A Prefeitura de Campinas (SP) confirmou nesta quinta-feira (17) mais quatro mortes por dengue, elevando para 21 o número de óbitos causados pela doença no município em 2025. As vítimas mais recentes são dois homens e duas mulheres, com idades entre 36 e 88 anos. Entre os casos, está o de uma mulher de 36 anos sem comorbidades.
As novas mortes ocorreram entre os meses de março e maio. Dois dos pacientes foram atendidos na rede pública e dois na rede privada. Três das vítimas residiam em regiões atendidas pelos centros de saúde (CS) Eulina, Boa Vista, Rosália e Conceição.
O município informou que foram realizadas ações de controle de criadouros do mosquito Aedes aegypti, busca ativa de pessoas com sintomas e aplicação de nebulização nas áreas de residência das vítimas.
A administração municipal destacou que o desfecho fatal da doença depende de múltiplos fatores, como a procura precoce por atendimento, o manejo clínico e as condições prévias de saúde do paciente.
A Secretaria de Saúde de Campinas não divulgou as identidades das vítimas.
Sintomas e sinais de alarme
A dengue é causada por um vírus transmitido pelo mosquito Aedes aegypti e apresenta sintomas como febre alta repentina, dores no corpo, manchas vermelhas, vômitos e diarreia, podendo levar à desidratação.

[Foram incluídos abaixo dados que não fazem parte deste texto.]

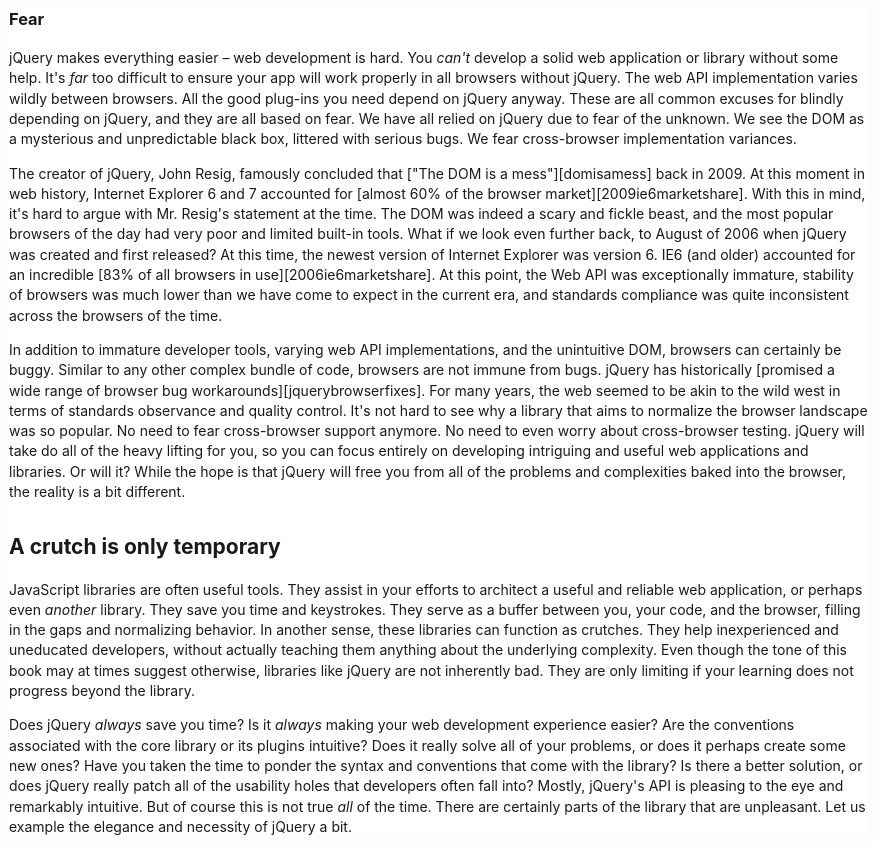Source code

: 
### Fear

jQuery makes everything easier – web development is hard. You _can't_ develop a solid web application or library without some help. It's _far_ too difficult to ensure your app will work properly in all browsers without jQuery. The web API implementation varies wildly between browsers. All the good plug-ins you need depend on jQuery anyway. These are all common excuses for blindly depending on jQuery, and they are all based on fear. We have all relied on jQuery due to fear of the unknown. We see the DOM as a mysterious and unpredictable black box, littered with serious bugs. We fear cross-browser implementation variances.

The creator of jQuery, John Resig, famously concluded that ["The DOM is a mess"][domisamess] back in 2009. At this moment in web history, Internet Explorer 6 and 7 accounted for [almost 60% of the browser market][2009ie6marketshare]. With this in mind, it's hard to argue with Mr. Resig's statement at the time. The DOM was indeed a scary and fickle beast, and the most popular browsers of the day had very poor and limited built-in tools. What if we look even further back, to August of 2006 when jQuery was created and first released? At this time, the newest version of Internet Explorer was version 6. IE6 (and older) accounted for an incredible [83% of all browsers in use][2006ie6marketshare]. At this point, the Web API was exceptionally immature, stability of browsers was much lower than we have come to expect in the current era, and standards compliance was quite inconsistent across the browsers of the time.

In addition to immature developer tools, varying web API implementations, and the unintuitive DOM, browsers can certainly be buggy. Similar to any other complex bundle of code, browsers are not immune from bugs. jQuery has historically [promised a wide range of browser bug workarounds][jquerybrowserfixes]. For many years, the web seemed to be akin to the wild west in terms of standards observance and quality control. It's not hard to see why a library that aims to normalize the browser landscape was so popular. No need to fear cross-browser support anymore. No need to even worry about cross-browser testing. jQuery will take do all of the heavy lifting for you, so you can focus entirely on developing intriguing and useful web applications and libraries. Or will it? While the hope is that jQuery will free you from all of the problems and complexities baked into the browser, the reality is a bit different.


## A crutch is only temporary

JavaScript libraries are often useful tools. They assist in your efforts to architect a useful and reliable web application, or perhaps even _another_ library. They save you time and keystrokes. They serve as a buffer between you, your code, and the browser, filling in the gaps and normalizing behavior. In another sense, these libraries can function as crutches. They help inexperienced and uneducated developers, without actually teaching them anything about the underlying complexity. Even though the tone of this book may at times suggest otherwise, libraries like jQuery are not inherently bad. They are only limiting if your learning does not progress beyond the library.

Does jQuery _always_ save you time? Is it _always_ making your web development experience easier? Are the conventions associated with the core library or its plugins intuitive? Does it really solve all of your problems, or does it perhaps create some new ones? Have you taken the time to ponder the syntax and conventions that come with the library? Is there a better solution, or does jQuery really patch all of the usability holes that developers often fall into? Mostly, jQuery's API is pleasing to the eye and remarkably intuitive. But of course this is not true _all_ of the time. There are certainly parts of the library that are unpleasant. Let us example the elegance and necessity of jQuery a bit.


[^myblogcommentquote]:  http://blog.garstasio.com/you-dont-need-jquery/why-not/#comment-1799026169. Lawrence Francell
[^principleofleasteffort]: George Kingsley Zipf (1949), Human behavior and the principle of least effort, Addison-Wesley Press
[2006ie6marketshare]: http://www.onestat.com/html/aboutus_pressbox44-mozilla-firefox-has-slightly-increased.html
[2009ie6marketshare]: http://www.w3counter.com/globalstats.php?year=2009&month=1
[collective]: http://www.widen.com/digital-asset-management-software/
[domisamess]: http://ejohn.org/blog/the-dom-is-a-mess/
[fineuploaderjqueryissue]: https://github.com/FineUploader/fine-uploader/issues/326
[initialfineuploadercommits]: https://github.com/FineUploader/fine-uploader/compare/82c8d5b0c383738ed84c771e90dbf202bd3acd68...55b3ca6e9f7a18fd3adc5ba7537124ae12b63e71
[jquerybrowserfixes]: https://docs.google.com/document/d/1LPaPA30bLUB_publLIMF0RlhdnPx_ePXm7oW02iiT6o/preview?sle=true#heading=h.fumxprdxo2gn
[jqueryfileupload]: https://github.com/blueimp/jQuery-File-Upload
[jquerymarketshare]: http://w3techs.com/technologies/history_overview/javascript_library/all/y
[jquerymarketshare2]: http://w3techs.com/technologies/history_overview/javascript_library/all/y
[learnjqueryanswer]: http://stackoverflow.com/a/841292/486979
[learnjqueryquestion]: http://stackoverflow.com/questions/668642/is-it-a-good-idea-to-learn-javascript-before-learning-jquery
[stupidjqueryarticle]: http://www.javaworld.com/article/2078613/java-web-development/6-reasons-you-should-be-using-jquery.html
[ydnjq]: http://blog.garstasio.com/you-dont-need-jquery/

Em casos graves, a doença pode apresentar sinais de alarme, como:
- dor abdominal persistente;
- vômitos frequentes;
- sangramento em gengivas ou outros locais;
- menstruação mais intensa;
- sensação de desmaio ou tontura.
Diante desses sinais, a orientação é procurar atendimento médico imediato para evitar complicações.
Medidas de prevenção
Para reduzir o risco de contaminação e proliferação do mosquito transmissor, a Prefeitura reforça ações de controle e orienta a população a adotar medidas como:
- Utilizar telas de proteção em janelas com buracos de até 1,5 mm;
- Manter portas e janelas fechadas ao amanhecer e entardecer;
- Tampar tonéis e caixas d’água;
- Eliminar água parada em calhas, vasos, ralos e pneus;
- Limpar frequentemente potes de água de animais e objetos de decoração externos;
- Usar repelentes, velas ou difusores de citronela.
A Secretaria de Saúde reforça que não há tratamento específico para a dengue, mas o acompanhamento médico e os cuidados clínicos são fundamentais para evitar o agravamento da doença.